Sometimes life throws you an amazing coincidence and you just need to make of it what you will. A few weeks back I received an email from a reader, Penny, who had recently travelled through China and asked if she could use some photographs from my Xian Street Food posts for her own blog, BrunyFirePower. That's a coincidence, I thought, we're off to Bruny in a few weeks - I wonder whether her website has anything to do with Australia's Bruny Island? 

A few clicks later and it became clear this was one and the same Bruny Island. A few emails later and it emerged there were only three degrees of separation between us, with many friends and colleagues in common in the world of public art my husband inhabits. I don't inhabit that world, being rather poorly equipped on the art side of things, but it transpired Penny was also a passionate foodie(of course!) and environmentalist.

Being the lovely person she is, Penny invited us to visit her Bruny Island home when we were there last week for a cup of tea and some fruit mince pies. Yes please! 

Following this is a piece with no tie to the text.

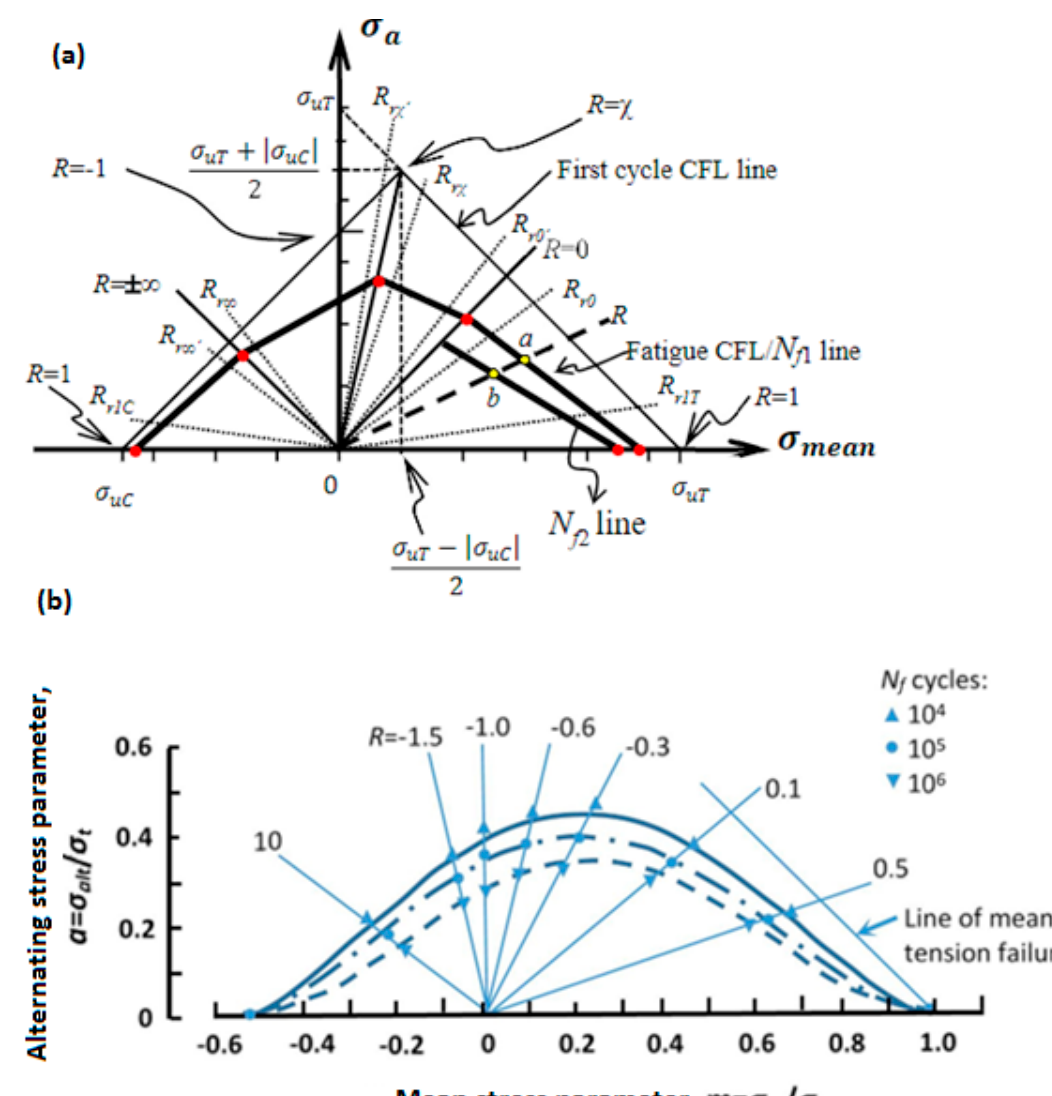
Figure 15. ( a ) A schematical illustration of cyclic loading ratios (adapted with permission from Ref. [75]. Copyright © 2019 Elsevier Ltd.) and ( b ) an exemplary illustration of fatigue life based on the Goodman diagram for carbon/Kevlar-49/epoxy laminate (adapted with permission from Ref. [64]. Copyright © 2020 Elsevier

Blogging, as fellow bloggers will know, can be quite a solitary process, and it's always exciting to meet someone in person you have connected with through your blog. I know all my readers are hugely interesting people (you are!) with a deep passion for food and wide-ranging interests in the world at large, and it's great to meet someone who embodies all of that. Penny is an incredibly talented ceramic artist, with works in major galleries and private collections around Australia, and was previously head of the Ceramics Studio and the Ceramic Research Unit at the University of Tasmania, but she also has fosters a passion for clay cooking techniques and cooking vessels from around the world. 


She and her husband John live in an idyllic corner of Bruny Island, right on the water and surrounded by towering gumtrees. Their incredible dome house, designed and built entirely themselves, resembles a lunar module resting gently on the earth, but in fact this dome dwelling is in perfect tune with its surroundings. Fully 'off-grid', it has solar power, rainwater tanks to supply their own needs and extra for fighting bushfires, and has a completely self-contained waste system. 

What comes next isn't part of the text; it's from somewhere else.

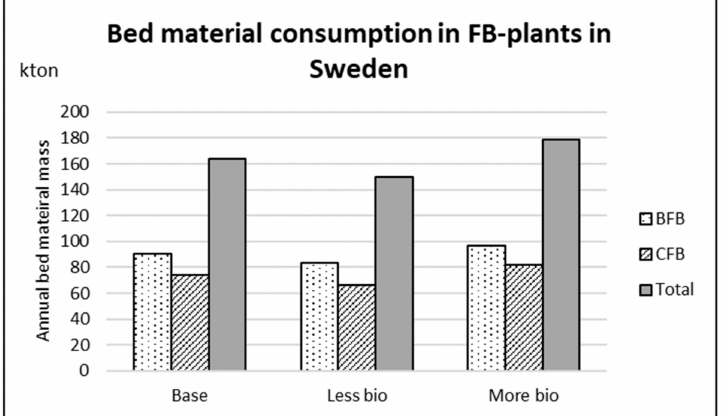
Figure 4. Estimated amounts of sand consumed annually as bed material in BFB and CFB boilers in Sweden for three different assumptions about biomass combustion.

The inside of the house is as compact as a ship with every single feature beautifully designed and handcrafted, from the clever roll-away ladder to the loft, to the compact upstairs kitchen under the dome. Shelves are laden with clay cooking vessels from all over the world - Thaoland, South America, China and beyond.

John, a talented craftsman and accomplished furniture designer (he was previously Senior Lecturer and Director of the Centre for Furniture Design at the University of Tasmania), has shown his skill in every clever detail.  Outside is a deck with an amazing view over the bay, and a garden dotted with artworks like the View Finder, above, created for Sculpture by the Sea

The thing I'm most jealous of though, is the outdoor kitchen, where roasts, wood-fired pizzas and more come out of the oven, and the nearby fire pit where Penny indulges her passion for cooking with clay. Penny explains that she has always been besotted with clay and with cooking.

"Cooking with clay came together gradually.  Cooking food and cooking clay are both magical processes, whereby the alchemical changes that occur in both, render, in the case of food - the often poisonous to the palatable and in the case of clay from the porous to the permanent. "


On her recent travels through China Penny found "several regions....that have very distinctive clay pot making and cooking traditions that reflect the region through its pots and its food.  One of these days, I intend to return and visit them....." 

In the meantime, Penny recently tackled Hangzhou' famous but difficult Beggar's Chicken, a whole chicken stuffed with herbs and ham, wrapped in a lotus leaf then in a layer of clay and slow-cooked in its hardening clay 'pot' until it falls apart, all the delicious juices remaining trapped inside. When you read Penny's Bruny version of making this dish, you begin to realize the depth of her interest in cooking with clay. For starters, she digs the clay herself from the ground and tends the fire for hours until the chicken is cooked just so!


I found over the course of a long sunny afternoon, tea and fruit mince pies followed by local Tasmanian beer and cheese from the Bruny Island Cheese Company, that Penny and I share many of the same views about the joys of regional and seasonal food. 

She says "what is really inspirational is that cooking with clay and cooking food both reflect the seasons - making pots (particularly in the traditional vlllages that still make clay pots to cook in on an open fire) require the right weather conditions and the foods that are cooked in them reflect what is available at the time." It's what we're all thinking - food is always best when it's in season, and cooked close to the source.

   
Catch Penny's further adventures in cooking with fire and clay at BrunyFirePower

See John Smith's exquisite furniture at john-smith-design.com



And to my Penny and all my other readers - I look forward to sharing tea and dumplings with you anytime you're passing through Shanghai!